━━ DATA EXTRACT
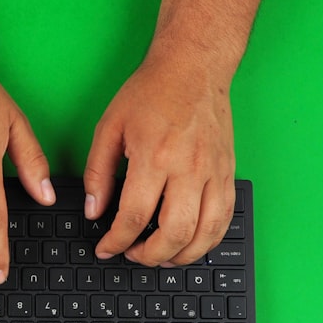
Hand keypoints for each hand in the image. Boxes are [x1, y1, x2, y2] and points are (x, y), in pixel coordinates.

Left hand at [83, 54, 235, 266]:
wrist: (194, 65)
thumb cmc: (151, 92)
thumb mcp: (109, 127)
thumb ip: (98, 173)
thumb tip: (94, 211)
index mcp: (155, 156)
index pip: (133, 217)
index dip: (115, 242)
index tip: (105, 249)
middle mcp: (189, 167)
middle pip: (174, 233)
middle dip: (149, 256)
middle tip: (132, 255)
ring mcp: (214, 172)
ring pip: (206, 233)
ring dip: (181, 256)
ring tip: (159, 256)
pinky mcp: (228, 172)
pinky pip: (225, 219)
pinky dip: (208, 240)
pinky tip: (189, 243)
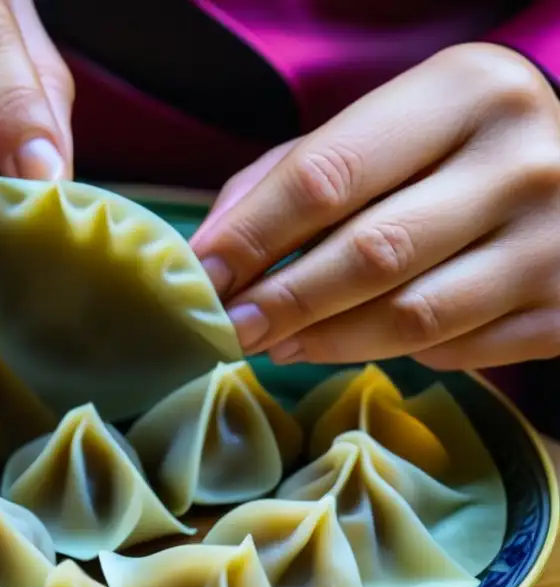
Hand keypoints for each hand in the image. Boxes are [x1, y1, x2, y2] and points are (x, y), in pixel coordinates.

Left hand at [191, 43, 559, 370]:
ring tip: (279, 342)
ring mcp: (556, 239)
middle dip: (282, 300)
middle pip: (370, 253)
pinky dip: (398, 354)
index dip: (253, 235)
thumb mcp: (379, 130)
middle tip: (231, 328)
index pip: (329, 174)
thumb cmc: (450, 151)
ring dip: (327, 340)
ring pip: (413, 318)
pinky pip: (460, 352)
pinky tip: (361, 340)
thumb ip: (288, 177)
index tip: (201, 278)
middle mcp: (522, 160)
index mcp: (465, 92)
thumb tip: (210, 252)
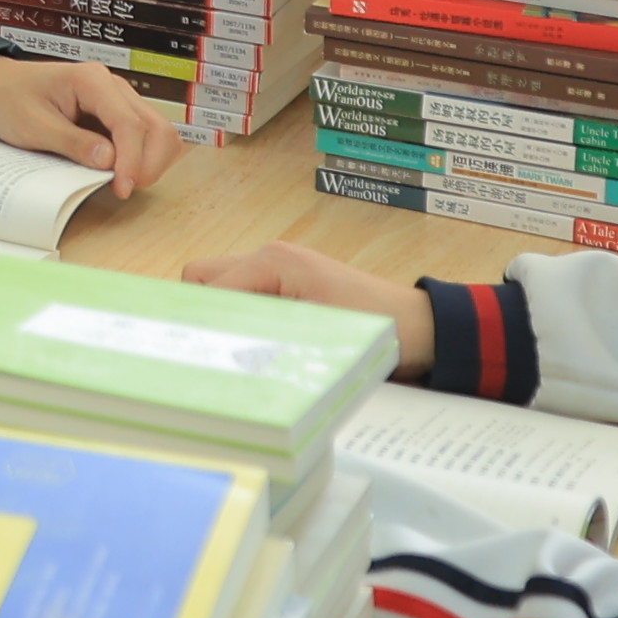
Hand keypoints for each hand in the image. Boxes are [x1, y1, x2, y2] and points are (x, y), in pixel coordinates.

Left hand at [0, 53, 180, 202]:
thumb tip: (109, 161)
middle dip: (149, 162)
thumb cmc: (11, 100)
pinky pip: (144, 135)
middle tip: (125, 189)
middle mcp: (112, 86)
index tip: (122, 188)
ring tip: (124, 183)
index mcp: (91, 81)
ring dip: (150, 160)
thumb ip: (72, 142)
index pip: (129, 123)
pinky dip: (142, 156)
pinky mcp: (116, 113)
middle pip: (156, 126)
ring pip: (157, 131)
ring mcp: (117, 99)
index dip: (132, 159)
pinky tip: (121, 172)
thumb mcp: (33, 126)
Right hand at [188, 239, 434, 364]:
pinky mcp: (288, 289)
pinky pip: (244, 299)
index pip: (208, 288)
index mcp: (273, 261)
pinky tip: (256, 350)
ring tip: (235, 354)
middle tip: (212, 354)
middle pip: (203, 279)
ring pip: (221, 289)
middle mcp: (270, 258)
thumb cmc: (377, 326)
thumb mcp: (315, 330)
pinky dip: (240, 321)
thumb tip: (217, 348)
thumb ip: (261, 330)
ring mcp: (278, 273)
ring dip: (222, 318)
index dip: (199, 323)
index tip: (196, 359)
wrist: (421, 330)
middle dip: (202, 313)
━━━━
━━ DATA EXTRACT
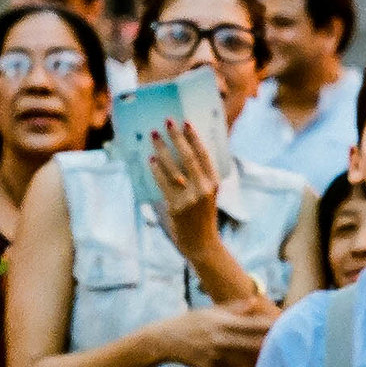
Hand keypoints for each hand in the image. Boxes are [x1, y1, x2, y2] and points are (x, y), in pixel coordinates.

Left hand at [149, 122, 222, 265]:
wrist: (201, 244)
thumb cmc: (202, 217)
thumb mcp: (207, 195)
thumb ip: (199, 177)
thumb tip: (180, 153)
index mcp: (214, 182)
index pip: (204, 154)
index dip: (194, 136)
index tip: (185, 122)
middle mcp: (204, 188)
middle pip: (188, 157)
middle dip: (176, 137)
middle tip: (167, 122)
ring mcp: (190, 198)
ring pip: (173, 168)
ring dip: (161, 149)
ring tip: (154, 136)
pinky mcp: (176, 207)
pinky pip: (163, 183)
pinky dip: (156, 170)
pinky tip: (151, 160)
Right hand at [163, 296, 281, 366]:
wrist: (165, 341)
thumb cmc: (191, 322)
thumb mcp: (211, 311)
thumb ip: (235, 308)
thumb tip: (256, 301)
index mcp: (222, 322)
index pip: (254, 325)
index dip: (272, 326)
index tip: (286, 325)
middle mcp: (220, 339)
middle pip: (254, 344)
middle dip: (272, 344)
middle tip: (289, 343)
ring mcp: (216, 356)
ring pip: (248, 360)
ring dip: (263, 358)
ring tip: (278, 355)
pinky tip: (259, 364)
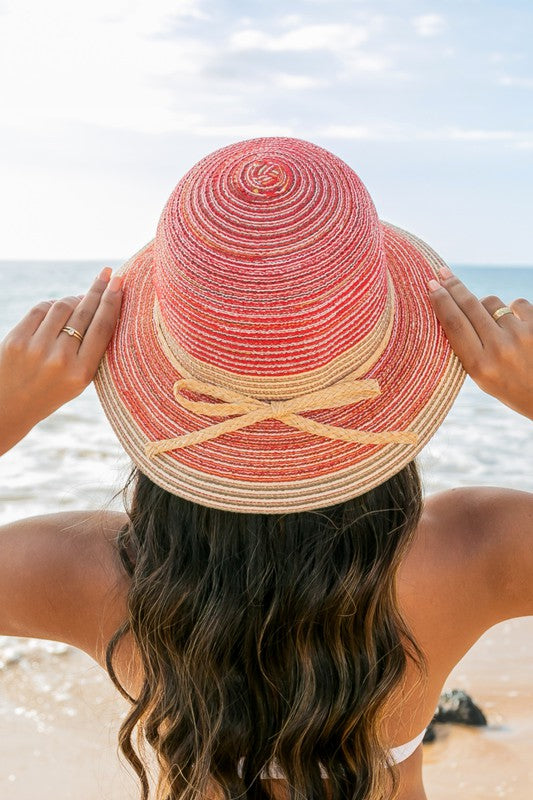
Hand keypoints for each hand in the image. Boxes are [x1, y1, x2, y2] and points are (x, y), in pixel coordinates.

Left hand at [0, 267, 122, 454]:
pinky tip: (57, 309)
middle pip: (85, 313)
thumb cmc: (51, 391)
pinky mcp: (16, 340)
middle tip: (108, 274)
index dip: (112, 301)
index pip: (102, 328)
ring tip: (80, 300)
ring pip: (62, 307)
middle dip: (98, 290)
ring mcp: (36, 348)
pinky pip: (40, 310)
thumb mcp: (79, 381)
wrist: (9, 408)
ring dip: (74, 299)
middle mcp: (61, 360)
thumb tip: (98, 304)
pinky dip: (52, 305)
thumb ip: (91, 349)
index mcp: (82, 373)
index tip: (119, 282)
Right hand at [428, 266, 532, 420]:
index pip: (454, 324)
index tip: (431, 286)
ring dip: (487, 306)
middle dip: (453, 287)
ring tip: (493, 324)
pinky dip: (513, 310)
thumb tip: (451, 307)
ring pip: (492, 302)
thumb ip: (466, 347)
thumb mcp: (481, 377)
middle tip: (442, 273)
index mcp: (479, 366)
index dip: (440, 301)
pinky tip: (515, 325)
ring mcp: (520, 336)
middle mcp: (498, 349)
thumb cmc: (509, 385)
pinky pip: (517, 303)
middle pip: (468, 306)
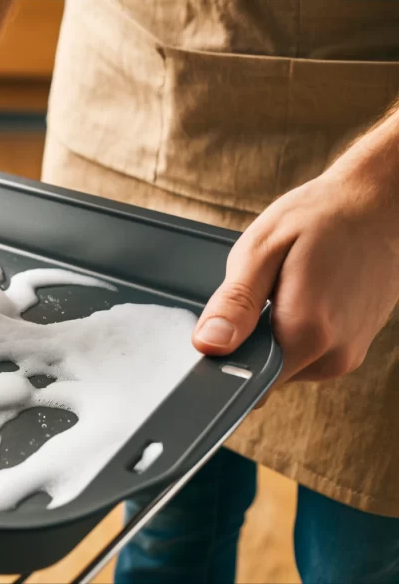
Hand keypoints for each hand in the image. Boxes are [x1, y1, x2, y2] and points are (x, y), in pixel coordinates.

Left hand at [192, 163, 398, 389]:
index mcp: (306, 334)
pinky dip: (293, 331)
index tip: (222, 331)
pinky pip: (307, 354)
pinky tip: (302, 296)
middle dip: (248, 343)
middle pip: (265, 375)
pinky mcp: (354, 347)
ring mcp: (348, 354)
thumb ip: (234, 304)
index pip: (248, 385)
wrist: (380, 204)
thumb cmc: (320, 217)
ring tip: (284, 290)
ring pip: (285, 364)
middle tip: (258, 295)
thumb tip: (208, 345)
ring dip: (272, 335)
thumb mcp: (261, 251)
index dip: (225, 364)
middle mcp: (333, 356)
━━━━
THE PROBLEM:
The answer is the lines above from the one with "ring dip: (263, 358)" to the one with "middle pip: (85, 313)", set down exactly, with no pictures.

RESPONSE:
ring dip: (263, 358)
ring tip: (278, 355)
pinky tip: (259, 364)
Hand keypoints for each hand in the image. Boxes are [x1, y1, x2, y2] and points are (x, y), in pixel coordinates.

Left hand at [0, 267, 122, 454]:
pinky tip: (57, 309)
middle pip: (85, 313)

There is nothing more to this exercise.